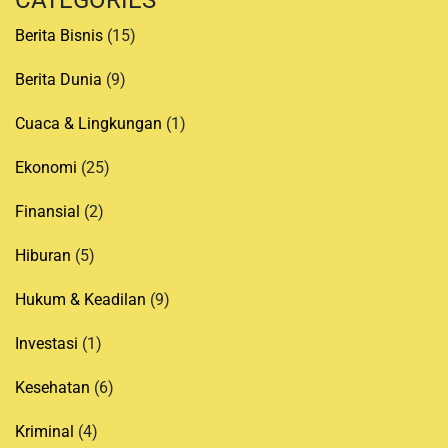
Berita Bisnis
(15)
Berita Dunia
(9)
Cuaca & Lingkungan
(1)
Ekonomi
(25)
Finansial
(2)
Hiburan
(5)
Hukum & Keadilan
(9)
Investasi
(1)
Kesehatan
(6)
Kriminal
(4)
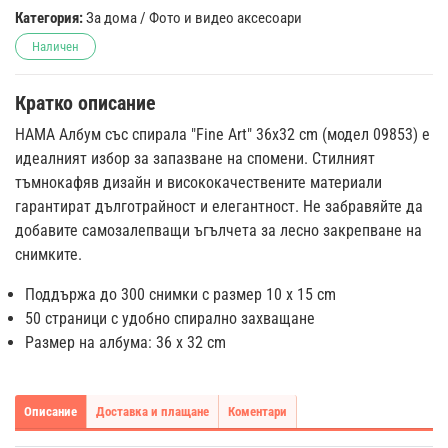
Категория:
За дома
/
Фото и видео аксесоари
Наличен
Кратко описание
HAMA Албум със спирала "Fine Art" 36x32 cm (модел 09853) е
идеалният избор за запазване на спомени. Стилният
тъмнокафяв дизайн и висококачествените материали
гарантират дълготрайност и елегантност. Не забравяйте да
добавите самозалепващи ъгълчета за лесно закрепване на
снимките.
Поддържа до 300 снимки с размер 10 х 15 cm
50 страници с удобно спирално захващане
Размер на албума: 36 x 32 cm
Описание
Доставка и плащане
Коментари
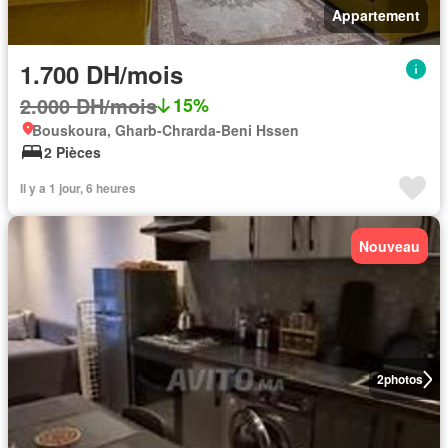
Appartement
1.700 DH/mois
2.000 DH/mois
15%
Bouskoura, Gharb-Chrarda-Beni Hssen
2 Pièces
Il y a 1 jour, 6 heures
Nouveau
2
photos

• Problem description:
Give back every line of text from all the entries above, unchanged, leaving out the pictures.

• Solution to the problem:
Berita Bisnis
(15)
Berita Dunia
(9)
Cuaca & Lingkungan
(1)
Ekonomi
(25)
Finansial
(2)
Hiburan
(5)
Hukum & Keadilan
(9)
Investasi
(1)
Kesehatan
(6)
Kriminal
(4)
Категория:
За дома
/
Фото и видео аксесоари
Наличен
Кратко описание
HAMA Албум със спирала "Fine Art" 36x32 cm (модел 09853) е
идеалният избор за запазване на спомени. Стилният
тъмнокафяв дизайн и висококачествените материали
гарантират дълготрайност и елегантност. Не забравяйте да
добавите самозалепващи ъгълчета за лесно закрепване на
снимките.
Поддържа до 300 снимки с размер 10 х 15 cm
50 страници с удобно спирално захващане
Размер на албума: 36 x 32 cm
Описание
Доставка и плащане
Коментари
Appartement
1.700 DH/mois
2.000 DH/mois
15%
Bouskoura, Gharb-Chrarda-Beni Hssen
2 Pièces
Il y a 1 jour, 6 heures
Nouveau
2
photos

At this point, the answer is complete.